The illness is not yours and the only person who can solve it is the person suffering with it. Of course, being supported, listened to, cared for and treated medically all have a role to play but it is the person suffering who makes the change.


And then I had a light bulb moment. This wasn’t my illness, my journey or my recovery and I couldn’t control the situation. So, I stopped trying to solve the problem. I released myself from that responsibility. I had to live my life and look after my own family and not feel guilty for all the things I enjoy. I was still there to listen and support and never stopped caring, but I stopped trying to direct the recovery.


Mental health Charity ‘Mind’ have the following tips for helping someone else and looking after yourself;

  • Show your support. Don’t be afraid to ask how they are

  • Ask how you can help. Not about having solutions but practical support like attending a GP appointment or doing an exercise class together

  • Be open minded. Try to be non-judgemental and listen

  • Don’t just talk about mental health. The person is not the illness.

  • Show trust and respect

Looking after your own wellbeing is very important so that you have the energy and time you need to be able to help

  • Set boundaries and be clear

  • Share your caring role with others if you can. It’s easier to support someone if you’re not doing it alone

  • Talk to someone about how you’re feeling. Talking about your own feelings with someone you trust can help you feel supported too.

  • If you’re finding the situation affects your mental health, seek help.

  • Find time for yourself to relax and de-stress

  • Find ways to distract yourself and concentrate on something else.

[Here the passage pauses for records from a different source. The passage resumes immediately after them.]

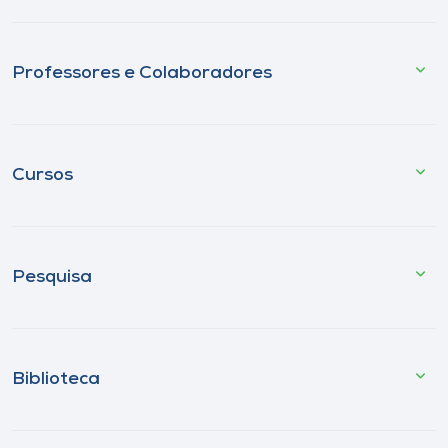
Professores e Colaboradores
Cursos
Pesquisa
Biblioteca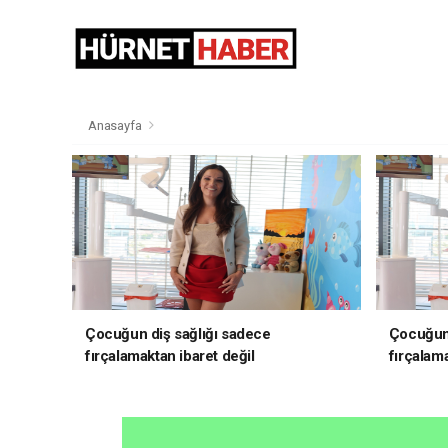
Anasayfa
Çocuğun diş sağlığı sadece
Çocuğun 
fırçalamaktan ibaret değil
fırçalama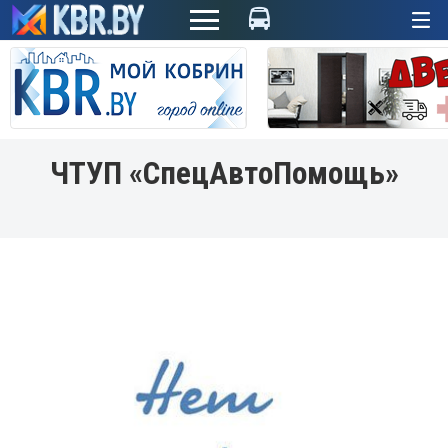
+
ЧТУП «СпецАвтоПомощь»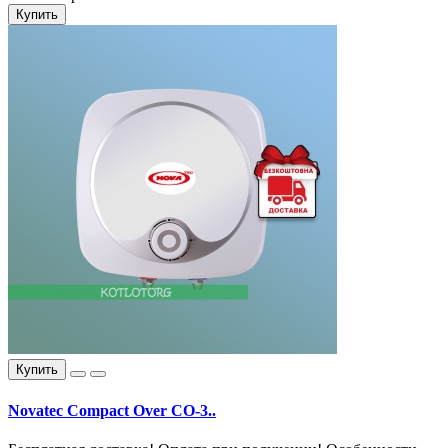
Купить
Купить
Novatec Compact Over CO-3..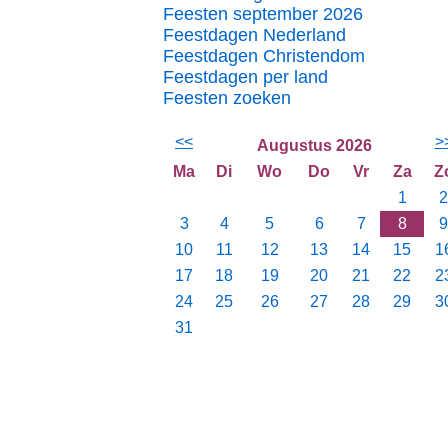
Feesten september 2026
Feestdagen Nederland
Feestdagen Christendom
Feestdagen per land
Feesten zoeken
<<
>
Augustus 2026
Ma
Di
Wo
Do
Vr
Za
Z
1
2
3
4
5
6
7
8
9
10
11
12
13
14
15
1
17
18
19
20
21
22
2
24
25
26
27
28
29
3
31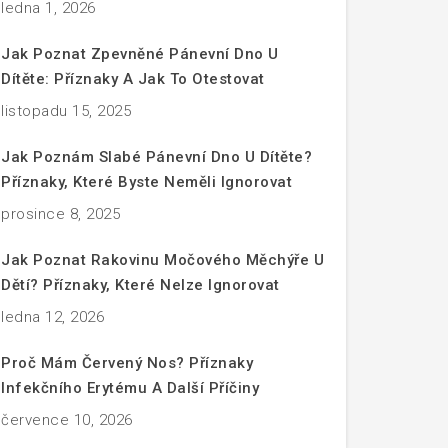
ledna 1, 2026
Jak Poznat Zpevněné Pánevní Dno U
Dítěte: Příznaky A Jak To Otestovat
listopadu 15, 2025
Jak Poznám Slabé Pánevní Dno U Dítěte?
Příznaky, Které Byste Neměli Ignorovat
prosince 8, 2025
Jak Poznat Rakovinu Močového Měchýře U
Dětí? Příznaky, Které Nelze Ignorovat
ledna 12, 2026
Proč Mám Červený Nos? Příznaky
Infekčního Erytému A Další Příčiny
července 10, 2026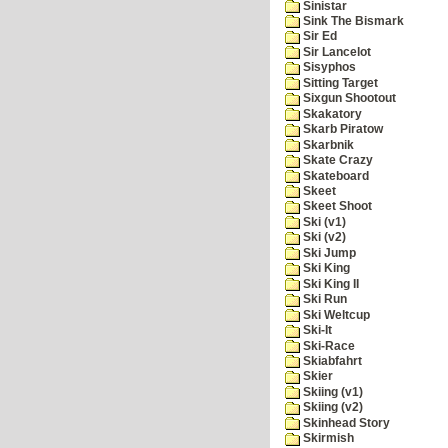
Sinistar
Sink The Bismark
Sir Ed
Sir Lancelot
Sisyphos
Sitting Target
Sixgun Shootout
Skakatory
Skarb Piratow
Skarbnik
Skate Crazy
Skateboard
Skeet
Skeet Shoot
Ski (v1)
Ski (v2)
Ski Jump
Ski King
Ski King II
Ski Run
Ski Weltcup
Ski-It
Ski-Race
Skiabfahrt
Skier
Skiing (v1)
Skiing (v2)
Skinhead Story
Skirmish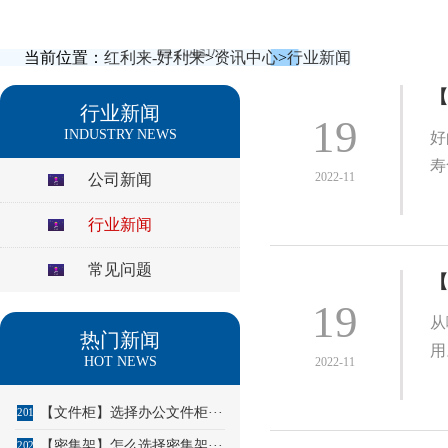
当前位置：
红利来-好利来
>
资讯中心
>
行业新闻
【
行业新闻
19
INDUSTRY NEWS
好
寿
2022-11
公司新闻
行业新闻
常见问题
【
19
从
热门新闻
用
HOT NEWS
2022-11
【文件柜】选择办公文件柜···
201
【密集架】怎么选择密集架···
202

  • Get out in the fresh air, exercise, listen to music

  • Take a break when you need it. If you’re feeling overwhelmed by supporting someone or it’s taking up a lot of time or energy, taking some time for yourself can help you feel refreshed.

  • Don’t be afraid to ask for help

  • Talk to someone you trust about how you’re feeling

  • Set boundaries and be realistic about what you can do. Your support is really valuable, but it's up to your loved one to seek support for themselves. Remember that small simple things can help and that just being there for them is probably helping too

Researching support groups for people affected by the mental illness of others I came across Rethink Mental Illness.


There are 140 groups running across England and their website quotes Polly, saying ‘It is great to be part of a group of people who understand what it is like to have a relative with mental health problems’


The website is www.rethink.org and you can enter your postcode to find a local group. The nearest to Norfolk is listed as Cambridge and Peterborough with a telephone support line.

Rethink Mental Illness also offer Mental Health Training to help understand mental health and mental illness. This is an online course for 3 ½ hours


References

Rethink Mental Illness www.rethink.org


Ben Nevis Stomp

On Saturday 9th July, I set off with my sister Louisa and 5 other intrepid explorers, to walk Ben Nevis. We all have a story to tell and were walking to raise awareness of mental illness. I've never attempted to walk a mountain before and hadn't anticipated that we would actually be climbing with every step or that we would have to climb over boulders and loose stones! It was tough going but the camaraderie amongst us kept us moving, along with stops for snacks.

We reached the top in around 4 hours and having been blessed with perfect conditions, spent a while relaxing at the summit with our sandwiches, enjoying the view.

It was a privilege to walk and talk with people that I hadn't previously known and our sense of achievement was immense. We raised over £3,000 which will be used to support treatment for mental illness through the use of complementary therapies.